-- List of tasks --
(a) From the article on lifestyle and diabetes risk, reproduce the passage word for word, starting with "The new study" and going on through "makes multiple choices.".
(b) Using the article on lifestyle and diabetes risk, explain in one to three sentences why people with the most healthy lifestyle factors could see their diabetes risk fall by as much as 80 percent.

-- Extract provided --
Content starts
Researchers from the US National Institutes of Health say living a healthy lifestyle can cut the risk of developing diabetes by as much as 80 percent.
Previous studies had revealed that habits such as diet, physical activity, smoking and drinking affect people's risk of developing diabetes, but how each individual factor affects the risk had been unclear.
The new study has found that each healthy lifestyle factor can reduce the risk on a different level, which adds up to others if an individual makes multiple choices.
Scientists analyzed 114,996 men and 92,483 women of 50 to 71 years old, none of whom had diabetes, cancer or heart disease at the start of the research.
Over 10 years of follow-up, 9.6 percent of the men and 7.5 percent of the women developed diabetes, researchers wrote in the Annals of Internal Medicine.
“The lifestyle factors we looked at were physical activity, healthy diet, body weight, alcohol consumption and smoking,” said lead researcher Jarad Reis. “For each one of those, there was a significant reduction in risk for developing diabetes."
Findings showed that having a normal weight by itself reduced the risk of developing diabetes by 60 to 70 percent. A healthy diet lowered the odd by about 15 percent while not smoking decreased the chance by about 20 percent.
The healthier lifestyle factors an individual had, the lower was the risk for developing diabetes, said researchers noting that the overall risk reduction even reached to 80 percent in those enjoying the most healthy lifestyle factors.
The analysis showed that for each additional healthy lifestyle choice the risk of developing diabetes reduced 31 percent for men and 39 percent for women.
"Our results confirm our public health efforts to get individuals to attain and maintain a healthy diet, physical activity, an optimal body weight, not smoking, and drinking in moderation," Reis concluded.
Content ends
-- Information given --
Content starts
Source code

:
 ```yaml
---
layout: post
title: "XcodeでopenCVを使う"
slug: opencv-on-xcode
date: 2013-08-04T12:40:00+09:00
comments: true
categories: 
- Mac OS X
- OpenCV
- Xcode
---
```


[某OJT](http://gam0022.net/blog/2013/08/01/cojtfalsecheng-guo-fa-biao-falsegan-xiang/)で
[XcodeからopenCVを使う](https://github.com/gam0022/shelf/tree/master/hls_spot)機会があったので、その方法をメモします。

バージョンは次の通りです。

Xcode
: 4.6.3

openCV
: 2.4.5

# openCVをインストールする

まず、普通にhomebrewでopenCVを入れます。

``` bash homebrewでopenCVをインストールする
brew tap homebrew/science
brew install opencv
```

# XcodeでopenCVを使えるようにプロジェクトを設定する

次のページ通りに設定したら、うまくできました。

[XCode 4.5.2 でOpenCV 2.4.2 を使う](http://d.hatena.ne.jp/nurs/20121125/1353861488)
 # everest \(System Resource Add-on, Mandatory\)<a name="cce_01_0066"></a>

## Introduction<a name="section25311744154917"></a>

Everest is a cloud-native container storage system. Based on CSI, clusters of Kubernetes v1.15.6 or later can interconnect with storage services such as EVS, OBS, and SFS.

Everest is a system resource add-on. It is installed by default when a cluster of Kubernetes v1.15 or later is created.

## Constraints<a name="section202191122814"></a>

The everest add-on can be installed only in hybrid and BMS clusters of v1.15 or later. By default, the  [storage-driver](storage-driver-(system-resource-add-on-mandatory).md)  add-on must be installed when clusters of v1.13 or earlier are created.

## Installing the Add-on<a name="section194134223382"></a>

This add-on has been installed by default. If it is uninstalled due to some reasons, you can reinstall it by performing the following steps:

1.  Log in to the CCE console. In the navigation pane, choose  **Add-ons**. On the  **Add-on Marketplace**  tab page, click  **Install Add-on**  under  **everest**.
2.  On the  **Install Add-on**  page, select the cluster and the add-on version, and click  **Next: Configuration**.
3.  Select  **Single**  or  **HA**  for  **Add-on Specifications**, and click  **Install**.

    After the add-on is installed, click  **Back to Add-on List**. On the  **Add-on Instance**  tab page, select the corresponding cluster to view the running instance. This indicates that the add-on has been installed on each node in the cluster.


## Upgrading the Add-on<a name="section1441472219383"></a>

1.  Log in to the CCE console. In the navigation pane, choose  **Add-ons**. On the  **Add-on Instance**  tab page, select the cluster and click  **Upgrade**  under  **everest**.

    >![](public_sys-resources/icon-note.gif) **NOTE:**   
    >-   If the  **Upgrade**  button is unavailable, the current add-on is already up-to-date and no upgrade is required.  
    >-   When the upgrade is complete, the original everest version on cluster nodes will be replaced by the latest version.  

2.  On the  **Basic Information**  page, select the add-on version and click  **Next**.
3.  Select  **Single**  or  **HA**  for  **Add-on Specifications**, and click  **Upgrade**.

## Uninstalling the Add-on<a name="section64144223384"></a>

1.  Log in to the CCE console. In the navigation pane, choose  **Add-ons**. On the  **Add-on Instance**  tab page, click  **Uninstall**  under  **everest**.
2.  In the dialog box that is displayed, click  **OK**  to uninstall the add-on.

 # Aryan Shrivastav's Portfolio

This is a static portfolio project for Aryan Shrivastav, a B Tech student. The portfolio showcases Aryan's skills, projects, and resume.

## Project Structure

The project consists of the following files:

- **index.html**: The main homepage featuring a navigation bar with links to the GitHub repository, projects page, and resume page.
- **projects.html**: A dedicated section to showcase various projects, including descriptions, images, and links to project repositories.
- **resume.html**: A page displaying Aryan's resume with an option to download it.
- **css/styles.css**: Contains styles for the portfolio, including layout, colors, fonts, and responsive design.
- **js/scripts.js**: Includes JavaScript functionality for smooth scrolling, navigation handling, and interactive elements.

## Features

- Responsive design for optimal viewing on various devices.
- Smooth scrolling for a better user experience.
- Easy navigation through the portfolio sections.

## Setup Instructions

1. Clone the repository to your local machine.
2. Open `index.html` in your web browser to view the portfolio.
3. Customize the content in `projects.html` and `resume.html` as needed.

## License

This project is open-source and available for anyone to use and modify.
Content ends
-- Solutions to the tasks --
(a)
The new study has found that each healthy lifestyle factor can reduce the risk on a different level, which adds up to others if an individual makes multiple choices.

(b) Each healthy lifestyle factor lowers the risk of diabetes by its own amount, and these reductions add up when a person makes several healthy choices. The more healthy factors a person has, the lower the risk, so those with the most factors saw reductions of up to 80 percent.